Marker deals with one of the negative consequences-i.e., the negative impact of the ability to predict illness when confidentiality is breached and the information is obtained by or otherwise falls into the wrong hands. Unfortunately, the chances of this occurring will be high, since microarrays as described in Marker already exist, with the ability to test with ease for literally thousands of markers linked to deleterious genes with a single drop of blood. (A marker is a point alteration in the sequence of nucleotide bases forming the rungs of the ladder of the DNA molecule. Markers have been mapped throughout the human genome.) The microarray slides are read automatically by laser scanners, and the results, thanks to Bioinformatics, are fed directly into computers armed with appropriate software such that risk and hence cost can be predicted with rapidly advancing speed and accuracy. The end result will be that the concept of health insurance, which is based on pooling risk within specified groups, will become obsolete. In other words, risk cannot be pooled if it can be determined.
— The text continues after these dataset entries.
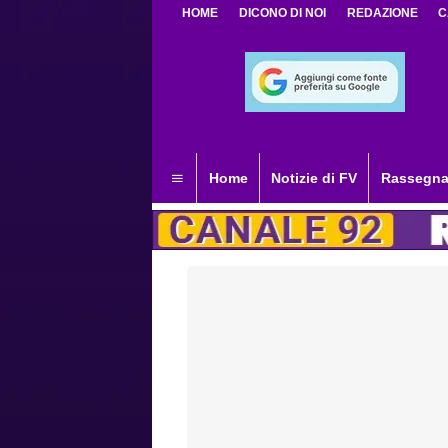
HOME
DICONO DI NOI
REDAZIONE
C
Home
Notizie di FV
Rassegna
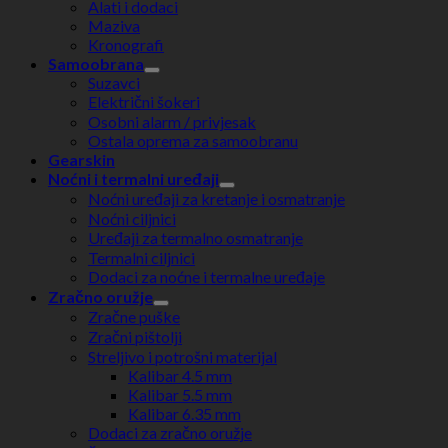
Alati i dodaci
Maziva
Kronografi
Samoobrana
Suzavci
Električni šokeri
Osobni alarm / privjesak
Ostala oprema za samoobranu
Gearskin
Noćni i termalni uređaji
Noćni uređaji za kretanje i osmatranje
Noćni ciljnici
Uređaji za termalno osmatranje
Termalni ciljnici
Dodaci za noćne i termalne uređaje
Zračno oružje
Zračne puške
Zračni pištolji
Streljivo i potrošni materijal
Kalibar 4.5 mm
Kalibar 5.5 mm
Kalibar 6.35 mm
Dodaci za zračno oružje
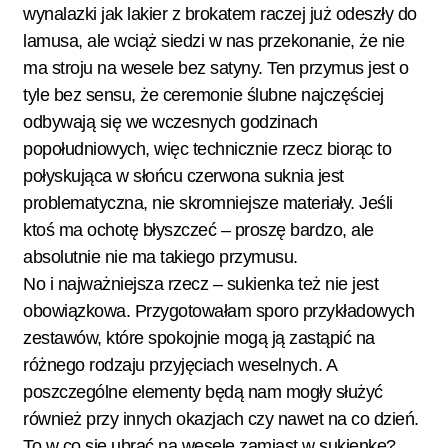
wynalazki jak lakier z brokatem raczej już odeszły do
lamusa, ale wciąż siedzi w nas przekonanie, że nie
ma stroju na wesele bez satyny. Ten przymus jest o
tyle bez sensu, że ceremonie ślubne najczęściej
odbywają się we wczesnych godzinach
popołudniowych, więc technicznie rzecz biorąc to
połyskująca w słońcu czerwona suknia jest
problematyczna, nie skromniejsze materiały. Jeśli
ktoś ma ochotę błyszczeć – proszę bardzo, ale
absolutnie nie ma takiego przymusu.
No i najważniejsza rzecz – sukienka też nie jest
obowiązkowa. Przygotowałam sporo przykładowych
zestawów, które spokojnie mogą ją zastąpić na
różnego rodzaju przyjęciach weselnych. A
poszczególne elementy będą nam mogły służyć
również przy innych okazjach czy nawet na co dzień.
To w co się ubrać na wesele zamiast w sukienkę?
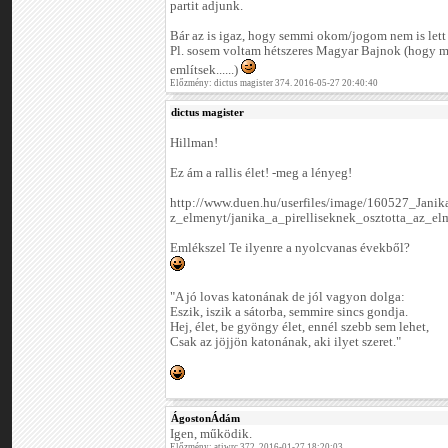
partit adjunk.
Bár az is igaz, hogy semmi okom/jogom nem is lett 
Pl. sosem voltam hétszeres Magyar Bajnok (hogy m
említsek......)
Előzmény: dictus magister 374. 2016-05-27 20:40:40
dictus magister
Hillman!
Ez ám a rallis élet! -meg a lényeg!
http://www.duen.hu/userfiles/image/160527_Jani
z_elmenyt/janika_a_pirelliseknek_osztotta_az_el
Emlékszel Te ilyenre a nyolcvanas évekből?
"A jó lovas katonának de jól vagyon dolga:
Eszik, iszik a sátorba, semmire sincs gondja.
Hej, élet, be gyöngy élet, ennél szebb sem lehet,
Csak az jöjjön katonának, aki ilyet szeret."
ÁgostonÁdám
Igen, működik.
Előzmény: atiwrc 372. 2016-01-27 18:20:03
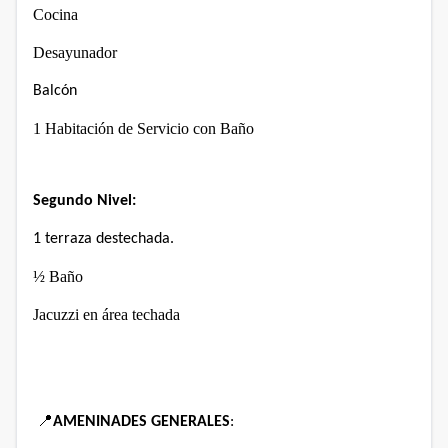
Cocina
Desayunador
Balcón
1 Habitación de Servicio con Baño
Segundo Nivel:
1 terraza destechada.
½ Baño
Jacuzzi en
área techada
📍
AMENINADES GENERALES
:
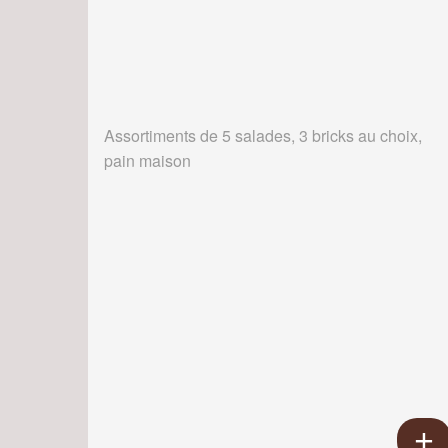
Assortiments de 5 salades, 3 bricks au choix,
pain maison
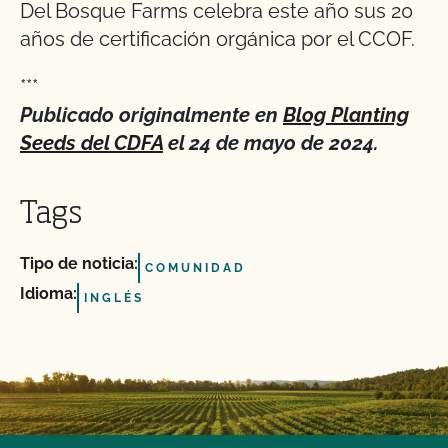
Del Bosque Farms celebra este año sus 20
años de certificación orgánica por el CCOF.
***
Publicado originalmente en
Blog Planting
Seeds del CDFA
el 24 de mayo de 2024.
Tags
Tipo de noticia:
COMUNIDAD
Idioma:
INGLÉS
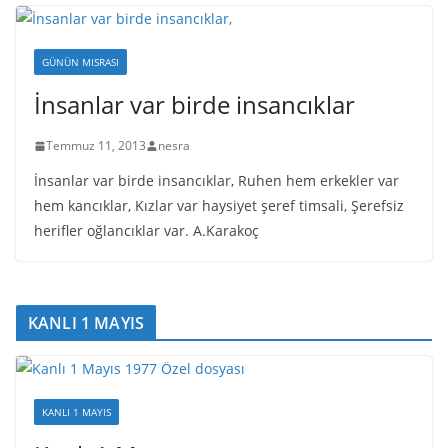
GÜNÜN MISRASI
İnsanlar var birde insancıklar
Temmuz 11, 2013
nesra
İnsanlar var birde insancıklar, Ruhen hem erkekler var
hem kancıklar, Kızlar var haysiyet şeref timsali, Şerefsiz
herifler oğlancıklar var. A.Karakoç
KANLI 1 MAYIS
KANLI 1 MAYIS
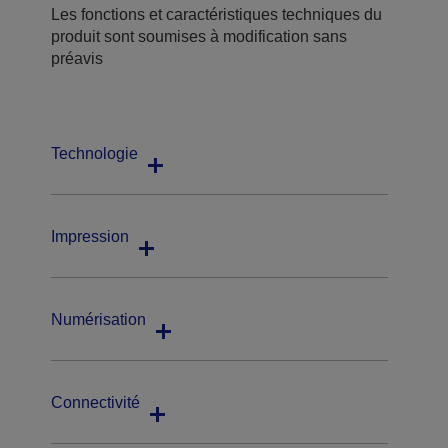
Les fonctions et caractéristiques techniques du
produit sont soumises à modification sans
préavis
Technologie
Impression
Numérisation
Connectivité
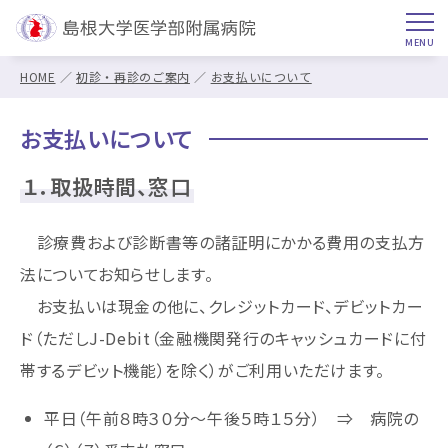
HOME
初診・再診のご案内
お支払いについて
お支払いについて
１．取扱時間、窓口
診療費および診断書等の諸証明にかかる費用の支払方
法についてお知らせします。
お支払いは現金の他に、クレジットカード、デビットカー
ド（ただしJ-Debit（金融機関発行のキャッシュカードに付
帯するデビット機能）を除く）がご利用いただけます。
平日（午前８時３０分～午後５時１５分） ⇒ 病院の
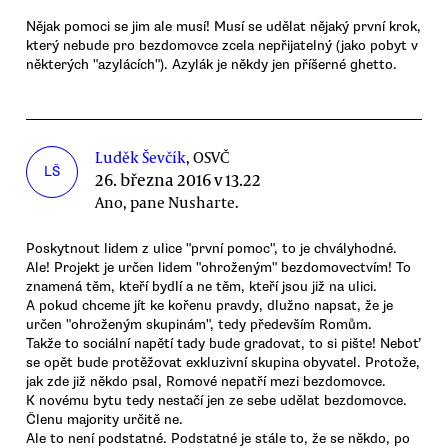
Nějak pomoci se jim ale musí! Musí se udělat nějaký první krok,
který nebude pro bezdomovce zcela nepřijatelný (jako pobyt v
některých "azylácích"). Azylák je někdy jen příšerné ghetto.
Luděk Ševčík
, OSVČ
LŠ
26. března 2016 v 13.22
Ano, pane Nusharte.
Poskytnout lidem z ulice "první pomoc", to je chvályhodné.
Ale! Projekt je určen lidem "ohroženým" bezdomovectvím! To
znamená těm, kteří bydlí a ne těm, kteří jsou již na ulici.
A pokud chceme jít ke kořenu pravdy, dlužno napsat, že je
určen "ohroženým skupinám", tedy především Romům.
Takže to sociální napětí tady bude gradovat, to si pište! Neboť
se opět bude protěžovat exkluzivní skupina obyvatel. Protože,
jak zde již někdo psal, Romové nepatří mezi bezdomovce.
K novému bytu tedy nestačí jen ze sebe udělat bezdomovce.
Členu majority určitě ne.
Ale to není podstatné. Podstatné je stále to, že se někdo, po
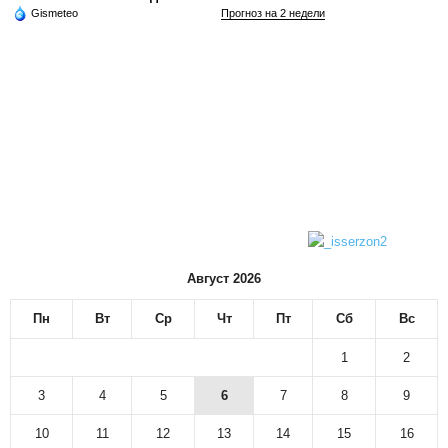
Gismeteo
Прогноз на 2 недели
Август 2026
Пн
Вт
Ср
Чт
Пт
Сб
Вс
1
2
3
4
5
6
7
8
9
10
11
12
13
14
15
16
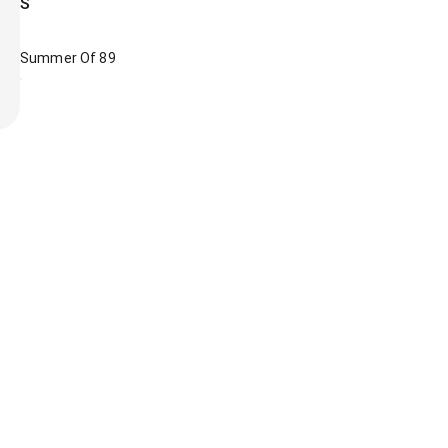
S
Summer Of 89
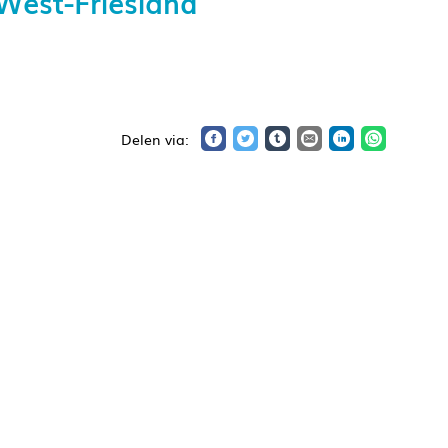
West-Friesland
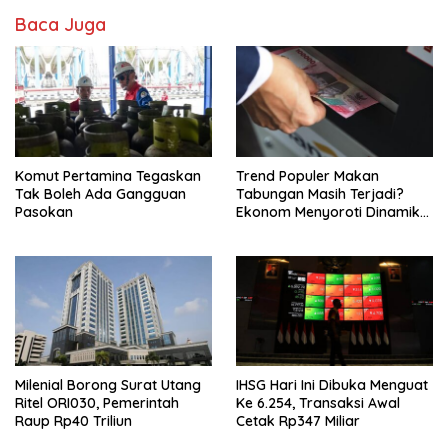
Baca Juga
Komut Pertamina Tegaskan
Trend Populer Makan
Tak Boleh Ada Gangguan
Tabungan Masih Terjadi?
Pasokan
Ekonom Menyoroti Dinamika
Simpanan Nasabah
Milenial Borong Surat Utang
IHSG Hari Ini Dibuka Menguat
Ritel ORI030, Pemerintah
Ke 6.254, Transaksi Awal
Raup Rp40 Triliun
Cetak Rp347 Miliar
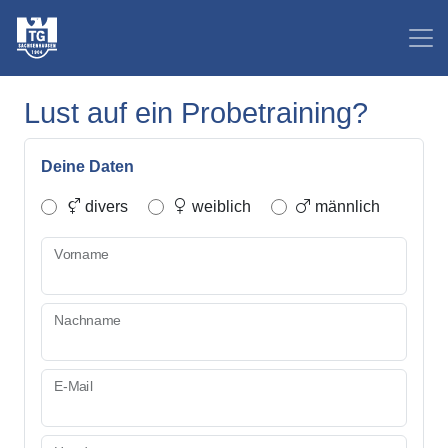
Lust auf ein Probetraining?
Deine Daten
divers
weiblich
männlich
Vorname
Nachname
E-Mail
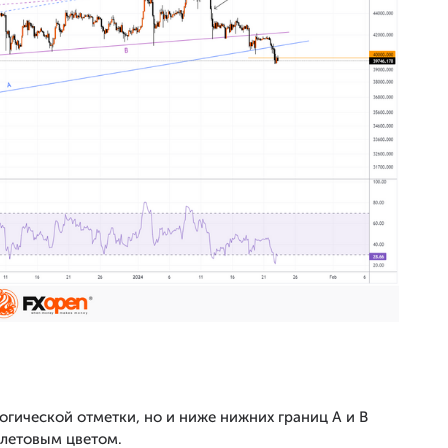
гической отметки, но и ниже нижних границ А и В
олетовым цветом.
From my perspective, the implications of this developing state of affairs are prodigious. As a physician, I have always been against health insurance except for catastrophic care and for those financially unable to pay. The doctor-patient relationship is the most personal and rewarding for both the patient and the physician when a clear, direct fiduciary relationship exists. In such a circumstance, in my experience, both individuals value the encounter more, which invariably leads to more time, more attention to potentially important detail, and a higher level of compliance-all of which invariably results in a better outcome and a more rewarding experience.

With the power of Genomics and Bioinformatics obviating the pooling of risk within defined groups, I have had to revamp my position, which has resulted in my switching from one extreme to the other. I now feel that there is only one solution to the problem of paying for healthcare in the United States, indeed for all developed countries in this global economy: to pool risk for the entire nation. (Under the rubric of healthcare I mean preventive care, acute care, and catastrophic care.) Although I never thought I'd be advocating this, I now believe that the sooner we as a nation move to a government-sponsored, obviously nonprofit, tax-supported single-payer plan, the better off we will be. Only then will we be able to pool risk for the en- tire country, as well as decide rationally how much we should spend on healthcare in general. One of the other effects of Genomics on healthcare will be the opportunity to individualize care. The entire pharmacological basis of therapeutics will be changing, thanks to another new field: Pharmacogenics, which will tailor-make drugs for individual patients according to their unique genomic makeup. The benefits of such care will be enormous, but so will the costs. Since we already spend over 15 percent of our GDP on healthcare, this has to be an important consideration.